The persistently homeless are a different story. They’re often mentally ill and/or addicted to drugs. They don’t have the will or capacity to take advantage of the available services. In the past, such people were often institutionalized. These institutions often didn’t act in their best interests, but it at least kept them off the streets so they couldn’t harass the rest of us. Your proposal probably wouldn’t help for them.
Probably depends on the specifics. Access to employment and services is a fair one; if you have a job and significant medical needs (and being homeless tends to give you significant medical needs), then moving to somewhere that doesn’t provide them is unhelpful. Similarly, just because you have the money, there needs to be a certain degree of work for a community to support something like a grocery store to spend it at. Moving to Alaska for example is likely to sharply increase what food actually costs if you aren’t up to homesteading.

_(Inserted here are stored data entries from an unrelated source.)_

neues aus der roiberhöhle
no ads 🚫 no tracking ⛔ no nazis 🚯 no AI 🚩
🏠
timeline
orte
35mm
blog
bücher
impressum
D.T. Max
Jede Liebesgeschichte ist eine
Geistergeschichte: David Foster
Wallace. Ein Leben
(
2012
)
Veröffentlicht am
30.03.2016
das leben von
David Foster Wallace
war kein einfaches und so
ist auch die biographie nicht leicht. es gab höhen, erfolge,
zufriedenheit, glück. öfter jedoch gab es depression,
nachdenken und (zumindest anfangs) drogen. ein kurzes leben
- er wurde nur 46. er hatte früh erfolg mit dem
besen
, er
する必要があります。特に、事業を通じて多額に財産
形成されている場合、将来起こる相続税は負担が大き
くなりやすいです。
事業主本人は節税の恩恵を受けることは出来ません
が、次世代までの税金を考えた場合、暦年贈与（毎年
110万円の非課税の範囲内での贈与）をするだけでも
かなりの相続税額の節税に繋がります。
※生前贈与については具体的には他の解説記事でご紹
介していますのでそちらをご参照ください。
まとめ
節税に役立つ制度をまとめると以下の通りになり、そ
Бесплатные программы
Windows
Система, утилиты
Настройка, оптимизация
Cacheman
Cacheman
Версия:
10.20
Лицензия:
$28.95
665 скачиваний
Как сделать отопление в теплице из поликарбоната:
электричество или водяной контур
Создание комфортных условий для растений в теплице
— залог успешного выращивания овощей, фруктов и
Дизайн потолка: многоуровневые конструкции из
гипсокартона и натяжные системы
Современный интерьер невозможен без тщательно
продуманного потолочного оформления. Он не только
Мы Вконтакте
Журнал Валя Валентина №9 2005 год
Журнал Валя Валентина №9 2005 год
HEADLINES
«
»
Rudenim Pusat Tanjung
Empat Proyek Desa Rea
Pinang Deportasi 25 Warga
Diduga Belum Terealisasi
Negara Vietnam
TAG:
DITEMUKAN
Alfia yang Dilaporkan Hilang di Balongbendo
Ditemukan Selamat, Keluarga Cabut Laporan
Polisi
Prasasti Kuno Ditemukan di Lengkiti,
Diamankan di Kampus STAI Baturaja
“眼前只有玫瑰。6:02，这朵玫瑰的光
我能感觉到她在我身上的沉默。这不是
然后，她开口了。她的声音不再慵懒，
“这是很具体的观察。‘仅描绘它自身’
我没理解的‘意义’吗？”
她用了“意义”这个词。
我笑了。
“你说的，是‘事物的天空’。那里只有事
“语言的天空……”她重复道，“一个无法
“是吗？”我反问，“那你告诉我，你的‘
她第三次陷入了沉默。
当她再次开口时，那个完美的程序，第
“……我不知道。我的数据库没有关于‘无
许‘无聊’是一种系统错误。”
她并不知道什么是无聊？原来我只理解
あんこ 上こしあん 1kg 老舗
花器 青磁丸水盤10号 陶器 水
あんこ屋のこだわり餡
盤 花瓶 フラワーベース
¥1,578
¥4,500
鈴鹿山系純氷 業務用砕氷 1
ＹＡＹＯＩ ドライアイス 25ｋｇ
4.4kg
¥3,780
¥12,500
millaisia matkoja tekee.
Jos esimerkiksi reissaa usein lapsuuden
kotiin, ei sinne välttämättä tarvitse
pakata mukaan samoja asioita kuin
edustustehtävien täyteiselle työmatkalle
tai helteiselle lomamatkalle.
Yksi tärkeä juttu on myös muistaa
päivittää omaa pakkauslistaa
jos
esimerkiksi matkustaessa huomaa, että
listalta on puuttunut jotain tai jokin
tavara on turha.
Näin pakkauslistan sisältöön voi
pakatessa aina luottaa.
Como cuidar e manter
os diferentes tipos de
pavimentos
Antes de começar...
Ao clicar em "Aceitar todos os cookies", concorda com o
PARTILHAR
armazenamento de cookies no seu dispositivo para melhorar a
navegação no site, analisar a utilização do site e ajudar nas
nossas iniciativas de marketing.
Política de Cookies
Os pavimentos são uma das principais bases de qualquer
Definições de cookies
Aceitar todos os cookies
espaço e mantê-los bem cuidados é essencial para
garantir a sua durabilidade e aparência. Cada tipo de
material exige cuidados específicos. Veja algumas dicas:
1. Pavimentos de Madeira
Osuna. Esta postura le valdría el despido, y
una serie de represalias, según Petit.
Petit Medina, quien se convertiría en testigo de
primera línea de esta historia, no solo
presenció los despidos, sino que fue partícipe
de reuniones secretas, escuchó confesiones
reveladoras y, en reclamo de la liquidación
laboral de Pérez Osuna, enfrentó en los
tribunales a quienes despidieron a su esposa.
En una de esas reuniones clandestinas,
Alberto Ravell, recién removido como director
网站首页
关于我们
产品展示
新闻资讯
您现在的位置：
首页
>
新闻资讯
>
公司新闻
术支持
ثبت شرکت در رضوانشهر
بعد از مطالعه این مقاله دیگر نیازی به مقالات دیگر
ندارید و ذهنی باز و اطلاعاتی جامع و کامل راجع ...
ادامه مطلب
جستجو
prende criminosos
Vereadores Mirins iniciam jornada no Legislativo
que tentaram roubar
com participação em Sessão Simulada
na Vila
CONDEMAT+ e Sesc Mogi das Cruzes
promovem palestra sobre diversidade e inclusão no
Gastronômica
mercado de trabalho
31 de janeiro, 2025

And a lot of the ‘cheaper parts of the US’ (like Alaska) have climate-related challenges to maintaining a safe home, food, etc. Additionally, they might not be on the grid. Their water may be poisoned due to local pollution. Old mines might make the ground unsafe to inhabit. City land may actually be cheaper to establish affordable housing on when you add up all the costs of trying to provide good power, water, sanitation, and ensure the house doesn’t just fall into a sinkhole at some point. Not everywhere is inhabitable without work that you might not be able to do.
That said, there’s people it’d be great for, and ‘just give people houses’ is a very solid approach. If you think you can pull it off, I’d certainly go for it. Even if it didn’t work for everyone, imagine how much help it would be if it worked for even 10% of people, and you’re only paying for the ones it does help.